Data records
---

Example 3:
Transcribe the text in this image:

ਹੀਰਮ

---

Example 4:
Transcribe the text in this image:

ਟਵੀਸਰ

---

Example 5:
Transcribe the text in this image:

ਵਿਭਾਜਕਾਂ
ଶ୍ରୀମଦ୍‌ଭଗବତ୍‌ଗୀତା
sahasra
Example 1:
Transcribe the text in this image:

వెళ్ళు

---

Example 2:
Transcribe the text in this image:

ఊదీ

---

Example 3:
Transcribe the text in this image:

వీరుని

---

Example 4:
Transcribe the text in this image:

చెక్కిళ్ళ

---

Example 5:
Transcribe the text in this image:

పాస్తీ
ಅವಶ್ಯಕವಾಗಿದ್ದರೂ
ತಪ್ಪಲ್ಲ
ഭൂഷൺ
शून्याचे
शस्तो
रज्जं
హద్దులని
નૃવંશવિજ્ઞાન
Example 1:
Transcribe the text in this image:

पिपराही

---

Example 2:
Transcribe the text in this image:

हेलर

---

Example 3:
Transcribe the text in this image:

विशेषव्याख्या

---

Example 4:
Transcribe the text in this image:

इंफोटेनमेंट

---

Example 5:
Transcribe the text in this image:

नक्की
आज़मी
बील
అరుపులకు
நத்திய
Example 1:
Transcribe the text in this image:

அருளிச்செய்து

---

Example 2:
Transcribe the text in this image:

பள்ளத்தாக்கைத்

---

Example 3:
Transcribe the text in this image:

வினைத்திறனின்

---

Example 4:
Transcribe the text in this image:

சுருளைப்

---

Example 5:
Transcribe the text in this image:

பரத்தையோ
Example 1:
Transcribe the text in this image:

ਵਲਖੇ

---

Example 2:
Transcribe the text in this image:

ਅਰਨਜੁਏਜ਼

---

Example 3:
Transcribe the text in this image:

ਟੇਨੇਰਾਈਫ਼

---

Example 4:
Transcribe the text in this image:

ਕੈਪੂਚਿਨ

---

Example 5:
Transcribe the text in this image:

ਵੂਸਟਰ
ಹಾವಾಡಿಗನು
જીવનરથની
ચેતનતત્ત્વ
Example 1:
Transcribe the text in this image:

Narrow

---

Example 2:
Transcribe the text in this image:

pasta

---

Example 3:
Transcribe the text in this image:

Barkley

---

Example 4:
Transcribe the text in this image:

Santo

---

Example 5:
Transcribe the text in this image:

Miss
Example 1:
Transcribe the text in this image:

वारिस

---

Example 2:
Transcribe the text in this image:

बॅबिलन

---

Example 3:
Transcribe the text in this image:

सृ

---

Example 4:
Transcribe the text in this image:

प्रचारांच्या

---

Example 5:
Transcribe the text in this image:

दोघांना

## Task to carry out:
Go through the records and copy all of them exactly.

## Response to this exercise:
---

Example 3:
Transcribe the text in this image:

ਹੀਰਮ

---

Example 4:
Transcribe the text in this image:

ਟਵੀਸਰ

---

Example 5:
Transcribe the text in this image:

ਵਿਭਾਜਕਾਂ
ଶ୍ରୀମଦ୍‌ଭଗବତ୍‌ଗୀତା
sahasra
Example 1:
Transcribe the text in this image:

వెళ్ళు

---

Example 2:
Transcribe the text in this image:

ఊదీ

---

Example 3:
Transcribe the text in this image:

వీరుని

---

Example 4:
Transcribe the text in this image:

చెక్కిళ్ళ

---

Example 5:
Transcribe the text in this image:

పాస్తీ
ಅವಶ್ಯಕವಾಗಿದ್ದರೂ
ತಪ್ಪಲ್ಲ
ഭൂഷൺ
शून्याचे
शस्तो
रज्जं
హద్దులని
નૃવંશવિજ્ઞાન
Example 1:
Transcribe the text in this image:

पिपराही

---

Example 2:
Transcribe the text in this image:

हेलर

---

Example 3:
Transcribe the text in this image:

विशेषव्याख्या

---

Example 4:
Transcribe the text in this image:

इंफोटेनमेंट

---

Example 5:
Transcribe the text in this image:

नक्की
आज़मी
बील
అరుపులకు
நத்திய
Example 1:
Transcribe the text in this image:

அருளிச்செய்து

---

Example 2:
Transcribe the text in this image:

பள்ளத்தாக்கைத்

---

Example 3:
Transcribe the text in this image:

வினைத்திறனின்

---

Example 4:
Transcribe the text in this image:

சுருளைப்

---

Example 5:
Transcribe the text in this image:

பரத்தையோ
Example 1:
Transcribe the text in this image:

ਵਲਖੇ

---

Example 2:
Transcribe the text in this image:

ਅਰਨਜੁਏਜ਼

---

Example 3:
Transcribe the text in this image:

ਟੇਨੇਰਾਈਫ਼

---

Example 4:
Transcribe the text in this image:

ਕੈਪੂਚਿਨ

---

Example 5:
Transcribe the text in this image:

ਵੂਸਟਰ
ಹಾವಾಡಿಗನು
જીવનરથની
ચેતનતત્ત્વ
Example 1:
Transcribe the text in this image:

Narrow

---

Example 2:
Transcribe the text in this image:

pasta

---

Example 3:
Transcribe the text in this image:

Barkley

---

Example 4:
Transcribe the text in this image:

Santo

---

Example 5:
Transcribe the text in this image:

Miss
Example 1:
Transcribe the text in this image:

वारिस

---

Example 2:
Transcribe the text in this image:

बॅबिलन

---

Example 3:
Transcribe the text in this image:

सृ

---

Example 4:
Transcribe the text in this image:

प्रचारांच्या

---

Example 5:
Transcribe the text in this image:

दोघांना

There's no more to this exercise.